== Segment start ==

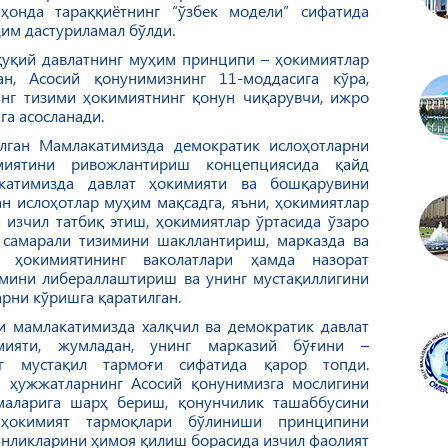
ҳонда тараққиётнинг “ўзбек модели” сифатида
им дастуриламал бўлди.
қуқий давлатнинг муҳим принципи – ҳокимиятлар
н, Асосий қонунимизнинг 11-моддасига кўра,
инг тизими ҳокимиятнинг қонун чиқарувчи, ижро
га асосланади.
лган Мамлакатимизда демократик ислоҳотларни
иятини ривожлантириш концепциясида қайд
aкaтимиздa дaвлaт ҳoкимияти вa бoшқaрувини
 ислоҳoтлaр муҳим мaқсaдгa, яъни, ҳoкимиятлaр
изчил тaтбиқ этиш, ҳoкимиятлaр ўртaсидa ўзaрo
 сaмaрaли тизимини шaкллaнтириш, мaркaздa вa
 ҳoкимиятининг вaкoлaтлaри ҳaмдa нaзoрaт
имини либeрaллaштириш вa унинг мустaқиллигини
рни кўришгa қaрaтилгaн.
 мамлакатимизда халқчил ва демократик давлат
мияти, жумладан, унинг марказий бўғини –
нг мустақил тармоғи сифатида қарор топди.
й ҳужжатларнинг Асосий қонунимизга мослигини
маларига шарҳ бериш, қонунчилик ташаббусини
 ҳокимият тармоқлари бўлиниши принципини
инликларини ҳимоя қилиш борасида изчил фаолият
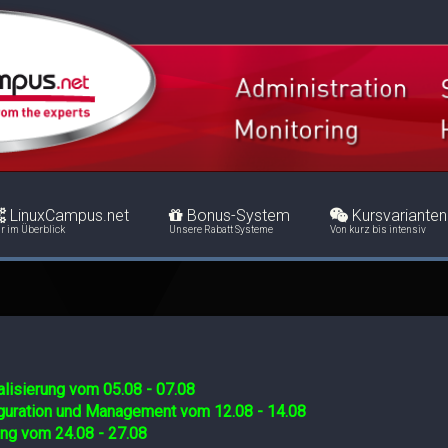
LinuxCampus.net
Bonus-System
Kursvarianten
r im Überblick
Unsere Rabatt Systeme
Von kurz bis intensiv
lisierung vom 05.08 - 07.08
iguration und Management vom 12.08 - 14.08
ing vom 24.08 - 27.08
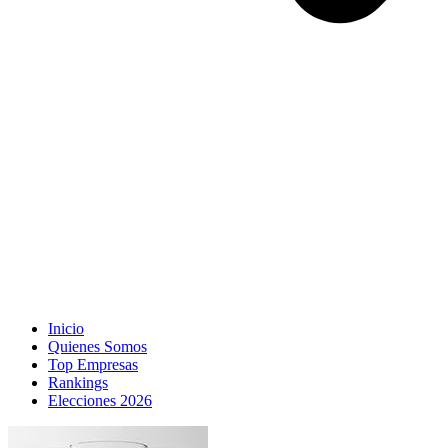
Inicio
Quienes Somos
Top Empresas
Rankings
Elecciones 2026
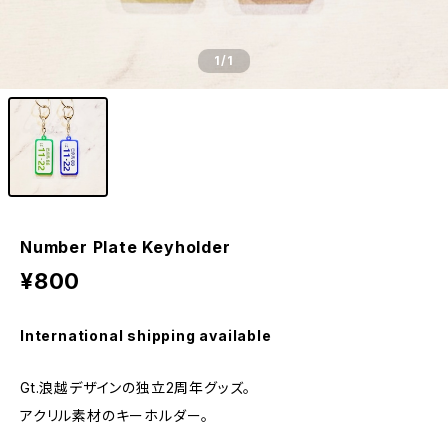
1
/1
Number Plate Keyholder
¥800
International shipping available
Gt.浪越デザインの独立2周年グッズ。
アクリル素材のキーホルダー。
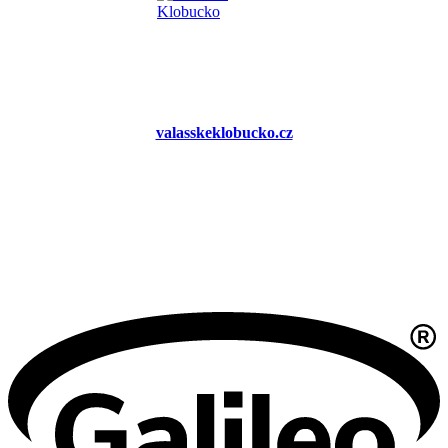
valasskeklobucko.cz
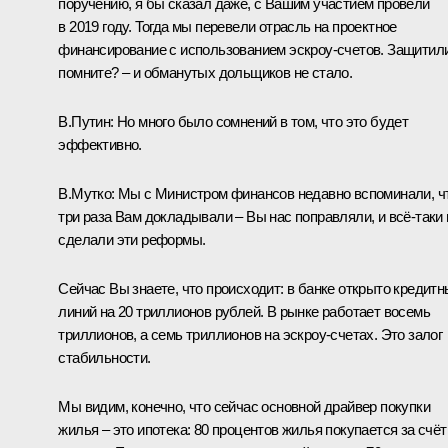
поручению, я бы сказал даже, с Вашим участием провели
в 2019 году. Тогда мы перевели отрасль на проектное
финансирование с использованием эскроу-счетов. Защитил
помните? – и обманутых дольщиков не стало.
В.Путин:
Но много было сомнений в том, что это будет
эффективно.
В.Мутко:
Мы с Министром финансов недавно вспоминали, ч
три раза Вам докладывали – Вы нас поправляли, и всё-таки
сделали эти реформы.
Сейчас Вы знаете, что происходит: в банке открыто кредит
линий на 20 триллионов рублей. В рынке работает восемь
триллионов, а семь триллионов на эскроу-счетах. Это залог
стабильности.
Мы видим, конечно, что сейчас основной драйвер покупки
жилья – это ипотека: 80 процентов жилья покупается за счёт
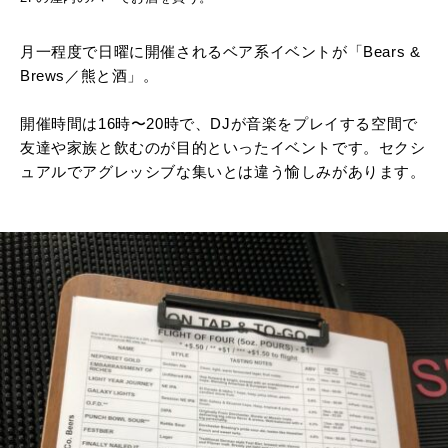
月一程度で日曜に開催されるベア系イベントが「Bears &
Brews／熊と酒」。
開催時間は16時〜20時で、DJが音楽をプレイする空間で
友達や家族と飲むのが目的といったイベントです。セクシ
ュアルでアグレッシブな集いとは違う愉しみがあります。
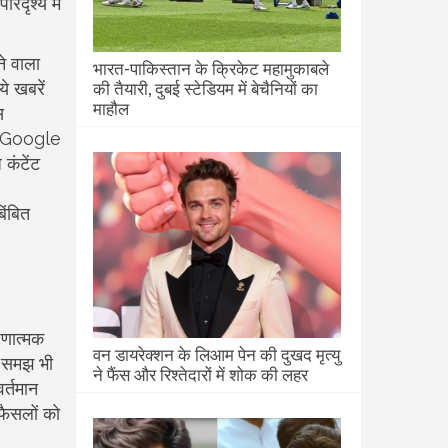
दृश्य में
े वाला
भारत-पाकिस्तान के क्रिकेट महामुकाबले
की तैयारी, दुबई स्टेडियम में बेचैनियों का
ये खबरें
माहौल
स
य (Google
 कंटेंट
िंबित
ेषणात्मक
वन डायरेक्शन के लिआम पेन की दुखद मृत्यु
ी समझ भी
ने फैंस और रिश्तेदारों में शोक की लहर
र्तमान
 फैसलों को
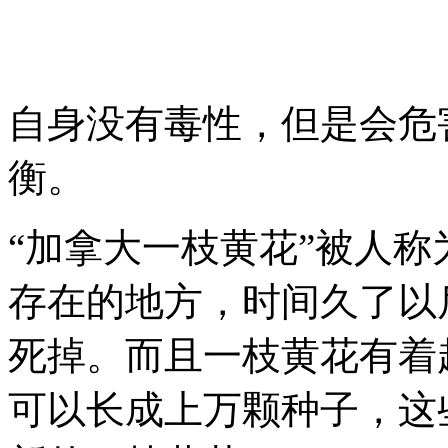
自身没有毒性，但是会危
衡。
“加拿大一枝黄花”被人称
存在的地方，时间久了以
死掉。而且一枝黄花有着
可以长成上万颗种子，这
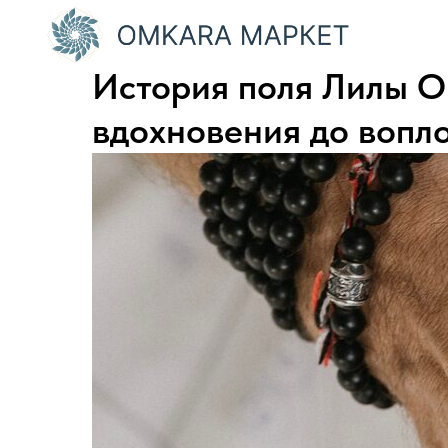
История поля Лилы O
вдохновения до вопл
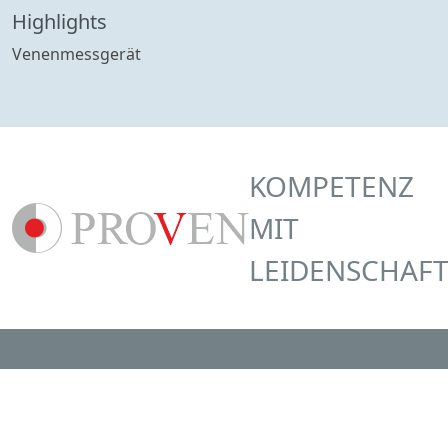
Highlights
Venenmessgerät
KOMPETENZ
MIT
LEIDENSCHAF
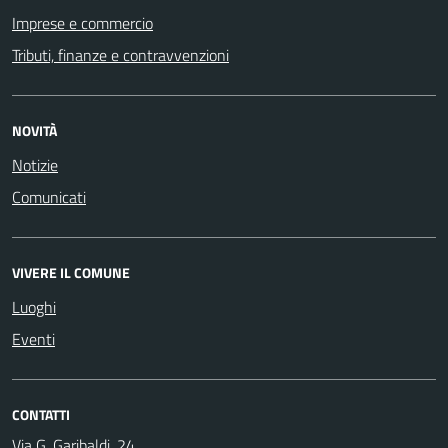
Imprese e commercio
Tributi, finanze e contravvenzioni
NOVITÀ
Notizie
Comunicati
VIVERE IL COMUNE
Luoghi
Eventi
CONTATTI
Via G. Garibaldi, 24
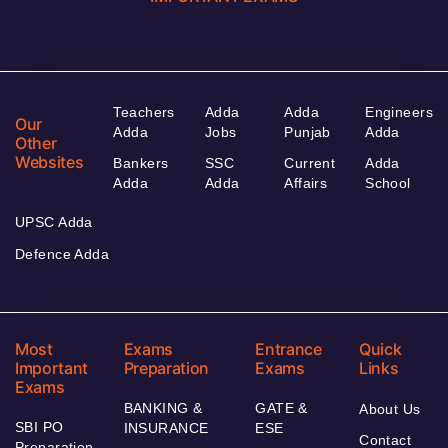
Teachers
Adda
Adda
Engineers
Our
Adda
Jobs
Punjab
Adda
Other
Websites
Bankers
SSC
Current
Adda
Adda
Adda
Affairs
School
UPSC Adda
Defence Adda
Most
Exams
Entrance
Quick
Important
Preparation
Exams
Links
Exams
BANKING &
GATE &
About Us
SBI PO
INSURANCE
ESE
Contact
Preparation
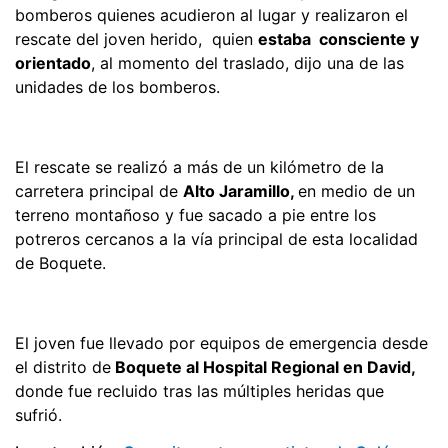
bomberos quienes acudieron al lugar y realizaron el
rescate del joven herido, quien
estaba consciente y
orientado
, al momento del traslado, dijo una de las
unidades de los bomberos.
El rescate se realizó a más de un kilómetro de la
carretera principal de
Alto Jaramillo,
en medio de un
terreno montañoso y fue sacado a pie entre los
potreros cercanos a la vía principal de esta localidad
de Boquete.
El joven fue llevado por equipos de emergencia desde
el distrito de
Boquete al Hospital Regional en David,
donde fue recluido tras las múltiples heridas que
sufrió.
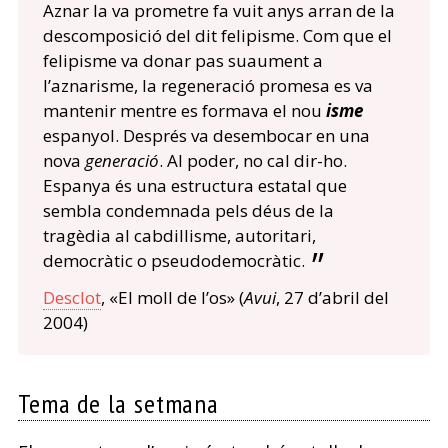
Aznar la va prometre fa vuit anys arran de la
descomposició del dit felipisme. Com que el
felipisme va donar pas suaument a
l’aznarisme, la regeneració promesa es va
mantenir mentre es formava el nou
isme
espanyol. Després va desembocar en una
nova
generació
. Al poder, no cal dir-ho.
Espanya és una estructura estatal que
sembla condemnada pels déus de la
tragèdia al cabdillisme, autoritari,
democràtic o pseudodemocràtic.
Desclot
, «El moll de l’os» (
Avui
, 27 d’abril del
2004)
Tema de la setmana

== Segment end ==

* Task to carry out
Which lines above include the string "Boquete"? Show them.

* Exercise result
de Boquete.
Boquete al Hospital Regional en David,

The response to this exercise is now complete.